O Supremo Tribunal Federal da República Federativa do Brasil já deixou claro que a afirmação de que a interpretação no sentido de que esse artigo daria às Forças Armadas a função de tutor das instituições é terraplanismo jurídico, nas palavras do ministro Barroso. Decisão pacífica da Suprema Corte.Galinhas verdes | Humor Político – Rir pra não chorar

Ora, vejo agora que o general A. Heleno, por certo grande autoridade na interpretação da Constituição, dizer, na Rádio Jovem Pan, que “o artigo 142 é bem claro, basta ler com imparcialidade. Ele existe no texto constitucional, é sinal de que pode ser usado” (sic).

Usado para o quê, general? Vou dizer de novo: o jurista Michael Stolleis — esse, sim, entendia de Direito, e não o general — conta que, quando da edição das leis de Nuremberg, em 1935, os nazistas utilizaram-se exatamente do sistema jurídico como ferramenta de poder, fazendo com que ele fosse nada mais que um instrumento do Führer e seus objetivos. Instrumentalizam as leis e a Constituição. Aplicação da lei aos objetivos do regime. Qualquer semelhança não é mera coincidência.

Por isso, insisto: a interpretação dada pelo general (e por alguns advogados e professores) é — e a expressão nem é minha — terraplanista. Negacionista. Para lembrar: segundo esse jus-terraplanismo, as forças armadas poderiam intervir para restaurar a ordem democrática.

Todavia, o que diz o artigo 142?

“As Forças Armadas, constituídas pela Marinha, pelo Exército e pela Aeronáutica, são instituições nacionais permanentes e regulares, organizadas com base na hierarquia e na disciplina, sob a autoridade suprema do Presidente da República, e destinam-se à defesa da Pátria, à garantia dos poderes constitucionais e, por iniciativa de qualquer destes, da lei e da ordem”.

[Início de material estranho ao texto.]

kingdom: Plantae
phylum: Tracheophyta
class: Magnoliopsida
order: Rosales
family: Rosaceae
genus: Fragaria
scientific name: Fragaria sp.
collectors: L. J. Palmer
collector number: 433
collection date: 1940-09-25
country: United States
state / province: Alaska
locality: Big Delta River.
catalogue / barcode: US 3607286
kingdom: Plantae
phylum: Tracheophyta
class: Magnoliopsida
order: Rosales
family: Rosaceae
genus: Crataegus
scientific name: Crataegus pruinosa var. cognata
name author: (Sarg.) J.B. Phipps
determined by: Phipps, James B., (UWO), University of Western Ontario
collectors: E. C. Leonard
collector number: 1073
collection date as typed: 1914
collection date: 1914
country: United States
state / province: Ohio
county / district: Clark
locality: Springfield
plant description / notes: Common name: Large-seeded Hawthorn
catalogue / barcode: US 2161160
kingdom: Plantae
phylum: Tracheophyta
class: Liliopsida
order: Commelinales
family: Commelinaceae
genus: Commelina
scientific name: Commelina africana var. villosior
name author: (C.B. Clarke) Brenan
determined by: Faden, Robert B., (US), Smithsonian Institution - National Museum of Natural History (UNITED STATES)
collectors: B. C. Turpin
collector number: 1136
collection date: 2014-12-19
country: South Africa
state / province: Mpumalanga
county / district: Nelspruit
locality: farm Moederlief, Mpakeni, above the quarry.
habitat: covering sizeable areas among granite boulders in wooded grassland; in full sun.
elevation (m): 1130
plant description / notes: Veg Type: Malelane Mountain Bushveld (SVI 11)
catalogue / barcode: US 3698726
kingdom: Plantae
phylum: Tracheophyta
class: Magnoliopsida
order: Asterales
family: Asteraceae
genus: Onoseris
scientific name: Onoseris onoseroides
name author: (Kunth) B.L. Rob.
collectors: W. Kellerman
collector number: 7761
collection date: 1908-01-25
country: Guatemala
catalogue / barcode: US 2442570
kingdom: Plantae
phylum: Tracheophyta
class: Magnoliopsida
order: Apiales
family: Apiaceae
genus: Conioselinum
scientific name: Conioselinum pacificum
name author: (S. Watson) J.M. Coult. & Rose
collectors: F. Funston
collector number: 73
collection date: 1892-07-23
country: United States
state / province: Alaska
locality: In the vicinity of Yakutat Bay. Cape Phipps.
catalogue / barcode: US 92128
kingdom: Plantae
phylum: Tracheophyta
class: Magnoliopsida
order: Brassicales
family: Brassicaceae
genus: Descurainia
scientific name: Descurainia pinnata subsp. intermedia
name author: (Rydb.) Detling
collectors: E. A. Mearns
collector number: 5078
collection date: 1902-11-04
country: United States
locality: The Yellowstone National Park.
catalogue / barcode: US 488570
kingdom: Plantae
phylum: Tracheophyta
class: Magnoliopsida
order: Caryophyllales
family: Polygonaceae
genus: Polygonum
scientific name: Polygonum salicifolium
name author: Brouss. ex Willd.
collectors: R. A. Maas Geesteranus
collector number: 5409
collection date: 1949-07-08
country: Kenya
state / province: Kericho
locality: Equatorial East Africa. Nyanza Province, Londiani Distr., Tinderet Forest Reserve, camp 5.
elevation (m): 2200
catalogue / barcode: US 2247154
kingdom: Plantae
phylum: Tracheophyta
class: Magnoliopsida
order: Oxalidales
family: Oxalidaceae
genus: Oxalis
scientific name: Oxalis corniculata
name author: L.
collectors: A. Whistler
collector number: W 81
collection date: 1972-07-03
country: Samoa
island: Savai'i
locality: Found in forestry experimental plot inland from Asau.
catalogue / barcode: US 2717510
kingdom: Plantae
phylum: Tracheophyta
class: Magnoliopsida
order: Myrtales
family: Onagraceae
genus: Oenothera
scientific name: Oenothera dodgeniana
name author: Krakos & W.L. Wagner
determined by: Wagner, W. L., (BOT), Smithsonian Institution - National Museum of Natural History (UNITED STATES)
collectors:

Outro dia o professor Ives Gandra publicou interpretação nesse equivocado sentido. É nessa interpretação que o general Heleno se baseia, por óbvio. Aliás, essa interpretação está mais para ameaça — e o general é bom nisso, pois não — ao STF, do tipo “cuidado com as decisões, porque isso pode dar problema”. Ameaça na veia.

O pior de tudo é termos de insistir nisso. Ora, se o artigo 142 pudesse ser lido desse modo, a democracia estaria em risco a cada decisão do STF e bastaria uma desobediência de um dos demais poderes. A democracia dependeria dos militares, e não do poder civil. Seria um haraquiri institucional.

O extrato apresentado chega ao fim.